In 2009, the UK’s then foreign secretary, David Miliband, admitted that Israeli equipment used in Gaza in the 2008-9 conflict “almost certainly” contained UK-supplied components. 

However, no such assessment is known to have been conducted by the government in subsequent Israeli attacks on Gaza. This is despite consistent cross-party calls for an investigation, including by a group of 78 MPs in 2021. 

“Ending military support and arms exports to Israel is a clear and tangible action we can demand of our government”

UK arms exports to Israel are a crime in and of themselves given the extent of Israel’s human rights abuses. But the suffering they are causing is increased exponentially by the unqualified political support our leaders – both in government and opposition – have given to the Israeli government to commit war crimes against Palestinian civilians with impunity. 

The Israeli government’s promises of vengeance, and elimination of Palestinians together with references to “human animals”, were instantly recognisable as genocidal.

Our government supported a blockade of Gaza cutting off water, food, and electricity, trapping civilians in 140 square miles under constant bombardment, collective punishment, and forcible transfer of people. Dehumanisation and racism is at the core of this support. 

Ending military support and arms exports to Israel is a clear and tangible action we can demand of our government in the midst of this horror.

What you need to do →
Continue the passage on UK arms exports to Israel, starting after its last sentence.

Material supplied →
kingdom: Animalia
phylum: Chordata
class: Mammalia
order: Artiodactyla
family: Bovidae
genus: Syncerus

...

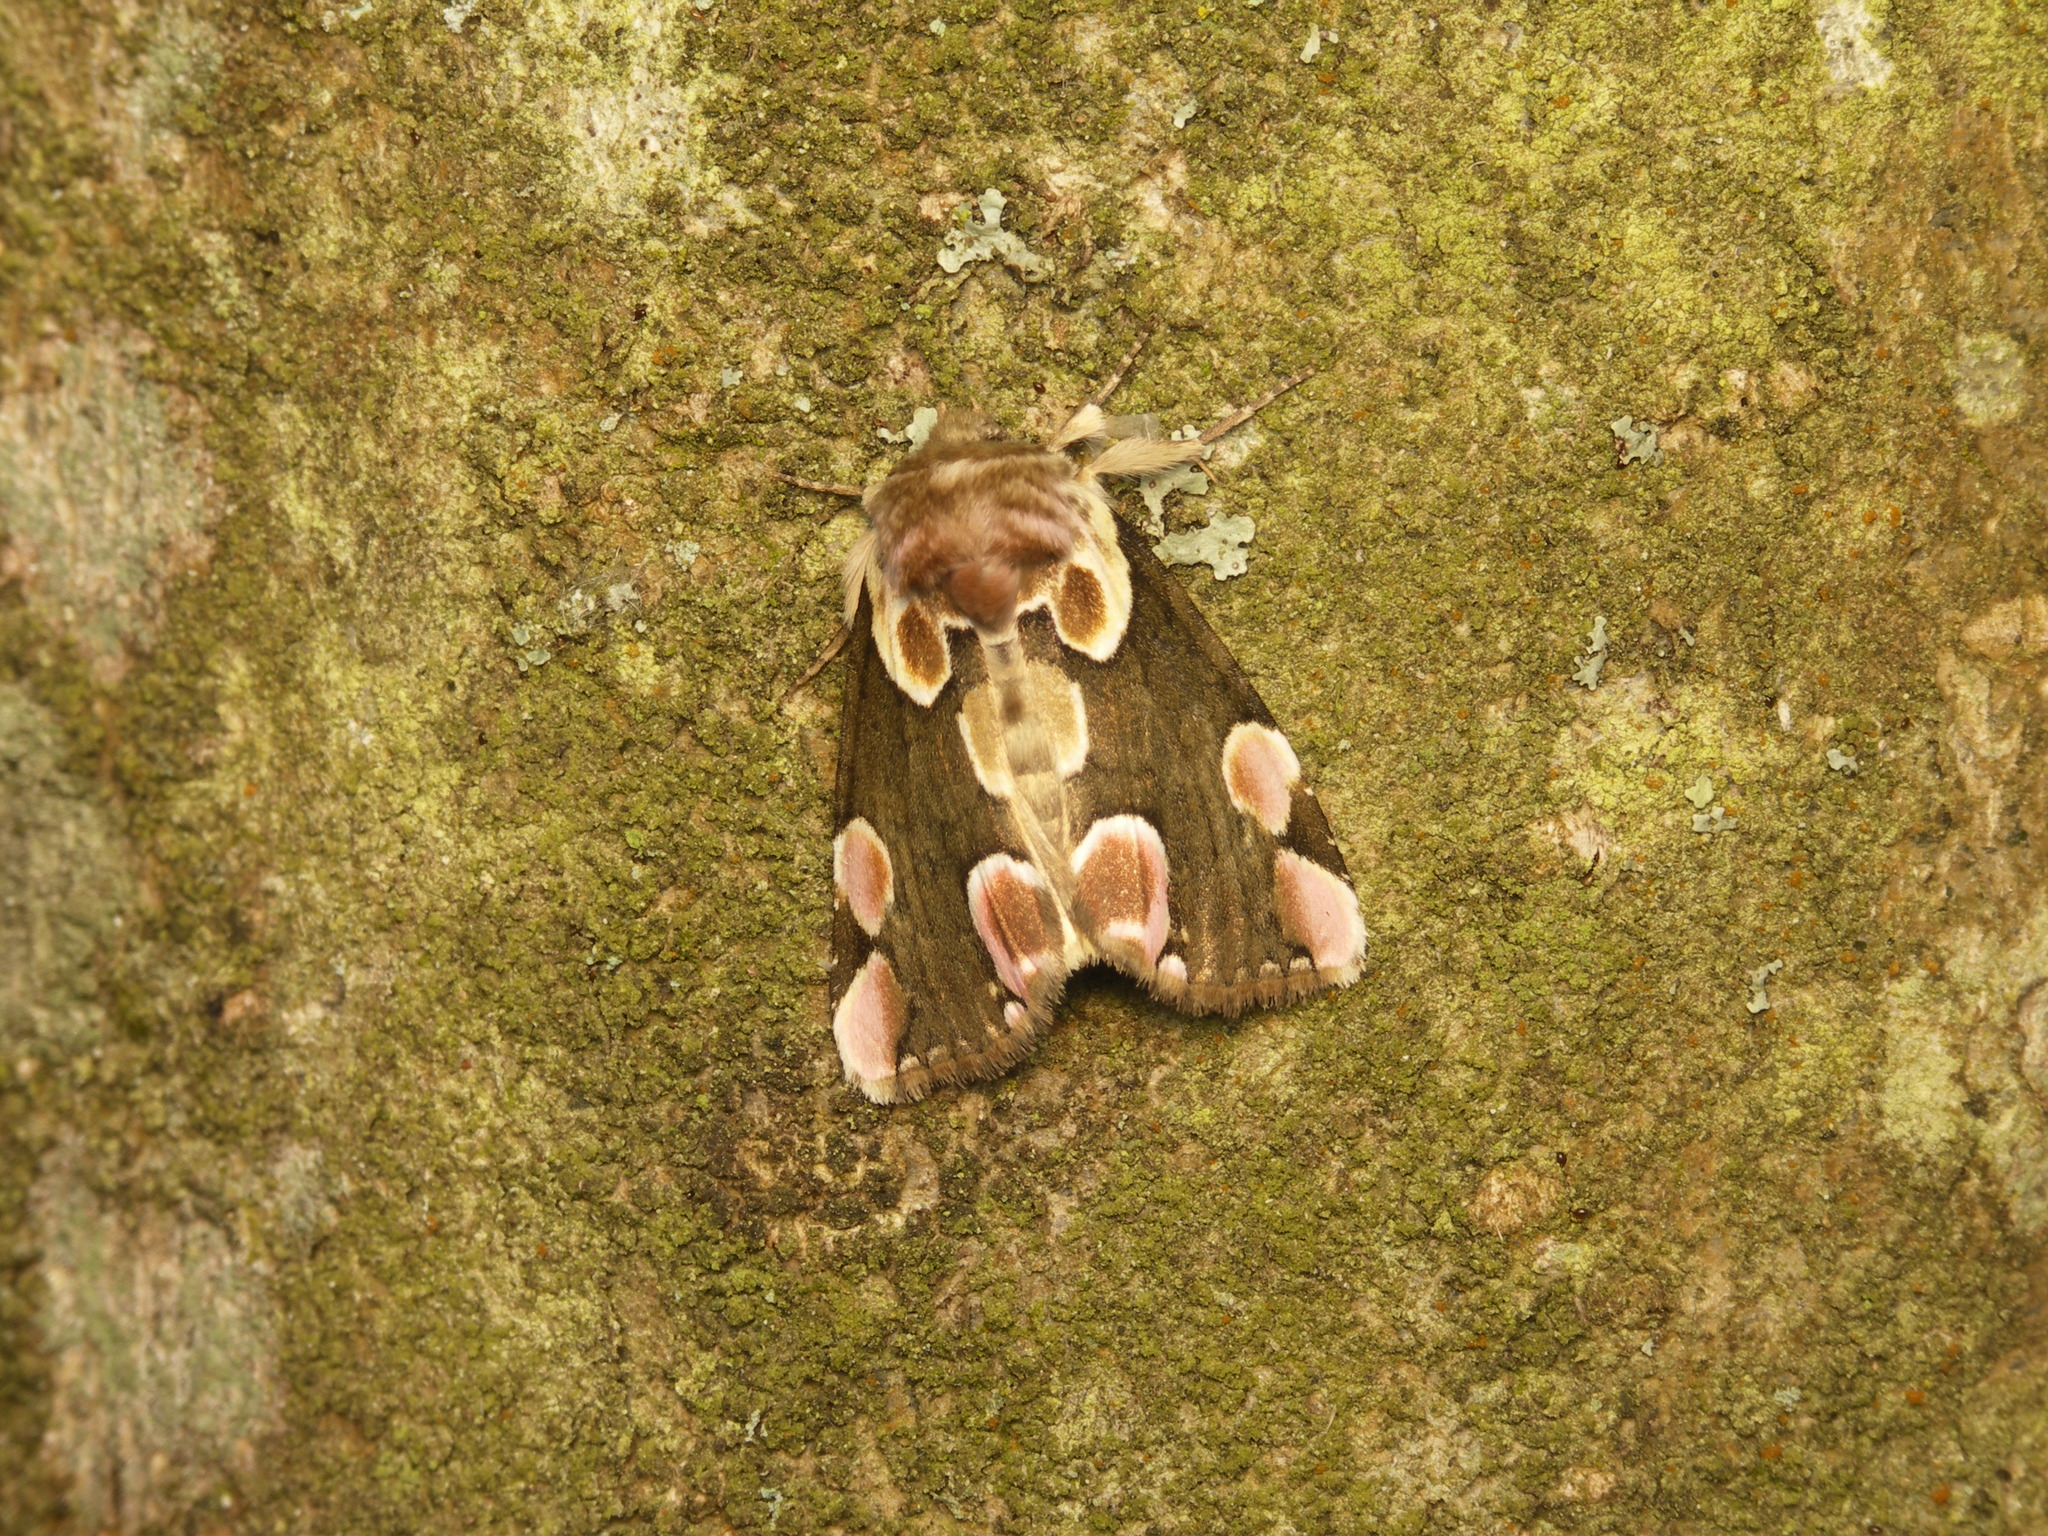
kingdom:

Answer to the problem →
Human solidarity

Members of the UK government have sought to justify their position by collapsing the human understanding of solidarity. 

Home secretary Suella Braverman’s suggestion that waving the Palestinian flag could constitute a criminal offence rests on the assumption that it is impossible to care for and grieve for more than one community at the same time. 

It illustrates her belief that support for the lives and freedom of Palestinians can only exist when accompanied by anti-semitism and hatred. 

We cannot let ourselves be polarised by the political ideology of our government, which only appears capable of articulating military alliances but not true solidarity with our common humanity. 

We have seen our government condone fighting massacres with even greater massacres, hatred with even more hatred. It does not speak in our name. 

We owe it to Palestinians and to Israelis to see our desire for a just and peaceful world reflected by our elected representatives.